I always look to my elders for inspiration, however, so instead of imagining how I might look in one of those tutus, my eyes were on the well-heeled ladies in the lobby, the cultural matrons with silvering hair. Many fine ladies with coin don't color their gray, as if to say they don't need to fake anything--some of them cut their hair right down to spiky little pixie cuts, and on the right woman, I think it's a very becoming look.
Which made me wonder, as a larger question of fashion, "What's working for people?" As the ballet draws generations of women, mothers, daughters, grandmothers, it was an excellent venue in which to create some new rubrics for dressing myself. My age, it seems, will do nothing but advance.
Perhaps because it was the first really warm day of the year, the young were in short skirts. Skirts that ballooned from a thick waist down to the middle of the thigh like an inverted tulip. Whoever came up with this look (and I think it might be the current Target special) should consider a new career. Somehow it makes a lot of really beautiful young women look like dumplings.
Short skirts on short women require really skinny legs. Short skirts on tall women also require really skinny legs. Women in possession of really skinny legs in America, and especially the Midwest, are a very small minority, hence, the odds of looking good in a short skirt for a night out on the town in Indiana are not in your favor at any age.
But surpassing a certain age, women were getting away with all kinds of fun things. Like this woman:
(sorry, didn't have a camera)
Small woman, short hair, understated clothes, gigantic glasses. She didn't give a rip about how she looked, but she was taking everyone else in with her diametrically enlarged eyes. Overall, she was a force, a presence, a formidable matron, inhabiting herself and her space, as well as the daughter and granddaughter who walked alongside her.
Another unexpected success: the woman with longish gray hair, wire rim glasses, no make-up, denim overalls, and Keen sandals. You might think, come on, it's the ballet, live a little, Granola Woman, and dress the part. But she was another example of how important it is, not just to put on your clothes, but to BE your look. If this woman had not been living on organic steamed vegetables from her garden for the past ten years--she would have been too curvaceous for the overalls. If she'd not been weeding said garden that very afternoon, she would not have had the sun-kissed glow on her cheeks and forearms. If she wore make-up with this outfit, she would have looked ridiculous. But seeing her, somehow knowing her at a glance, she would have looked ridiculous making an appearance in anything else.
But what of the woman who doesn't wear her personality on her sleeve? What of the un-notable woman, without distinguishing features, without a dynamite figure? She was there too, en masse.
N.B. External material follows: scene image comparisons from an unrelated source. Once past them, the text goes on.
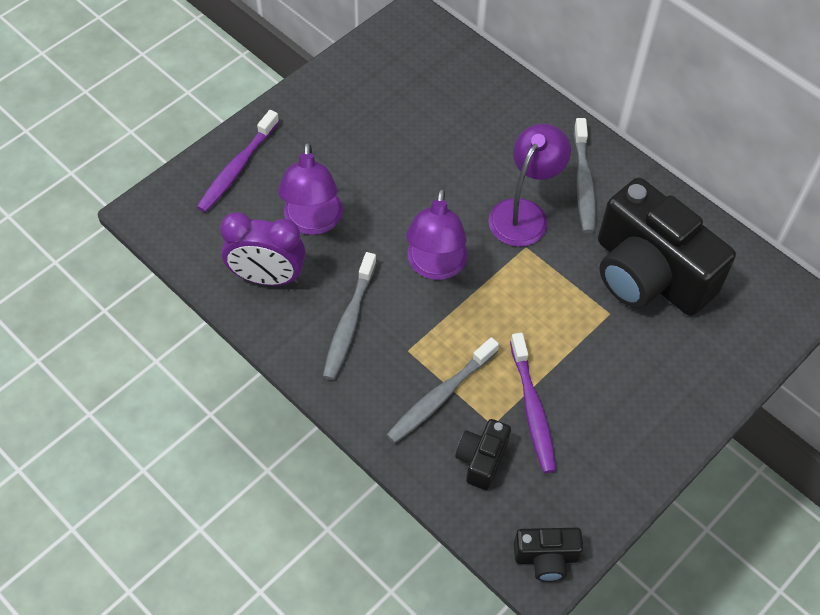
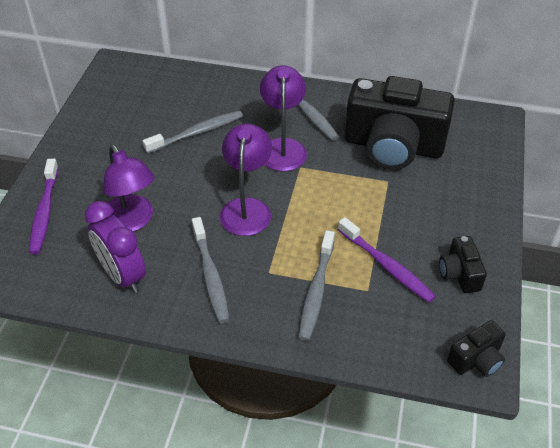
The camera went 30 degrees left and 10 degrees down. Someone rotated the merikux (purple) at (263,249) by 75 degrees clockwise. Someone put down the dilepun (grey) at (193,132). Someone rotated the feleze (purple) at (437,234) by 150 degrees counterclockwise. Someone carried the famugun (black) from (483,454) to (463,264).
In some cases, her dress did nothing for her. For instance, the woman escorting a group of fourteen-year-olds to the ballet, and from behind she looked no different than her companions. She wore denim pants turned up at the hem, a polka-dotted cropped cardi, flats. She looked like a youthful Gap ad, until she turned around. Then she looked...too mature for her outfit. Note: If from behind there is no difference between you and a fourteen-year-old, from the front you can only disappoint.
In other cases, this woman looked too "Done." Hair too crunchy, clothes too vamp-y or ritzy, too much make-up or cleavage. Note: one cannot make up in hair-spray or make-up what one lacks. Beauty products are to enhance, not to re-make.
In a majority of cases, this woman seemed just to give up. There's nothing to be done, so why try? Put on the black. Put on the ordinary shoes. Put on the minimal make-up the same way she's been doing it for so many years. And the result is something like this:
Oh, what she might have accomplished with less comfort-wear in her closet, less lycra in her slacks, or more spandex in the straps of her brassiere. What if she had gone out of her way just a little?
Well, that woman was there too. And my mom and I both took note, "Did you see the cute lady in the peplum jacket and tailored silk slacks?"
"She looked good, didn't she? Subtle make-up in neutral tones, a little bit of shine."
"And the scarf."
"Yes, the scarf."
She made it look ok to be mature. She made it look good to be her. She used the tools at her access (excellent tailoring, expert cosmetic application, a color palate that matched her complexion) to enhance her subtle beauties and the result was a standout. I'd draw her, but I couldn't do her justice.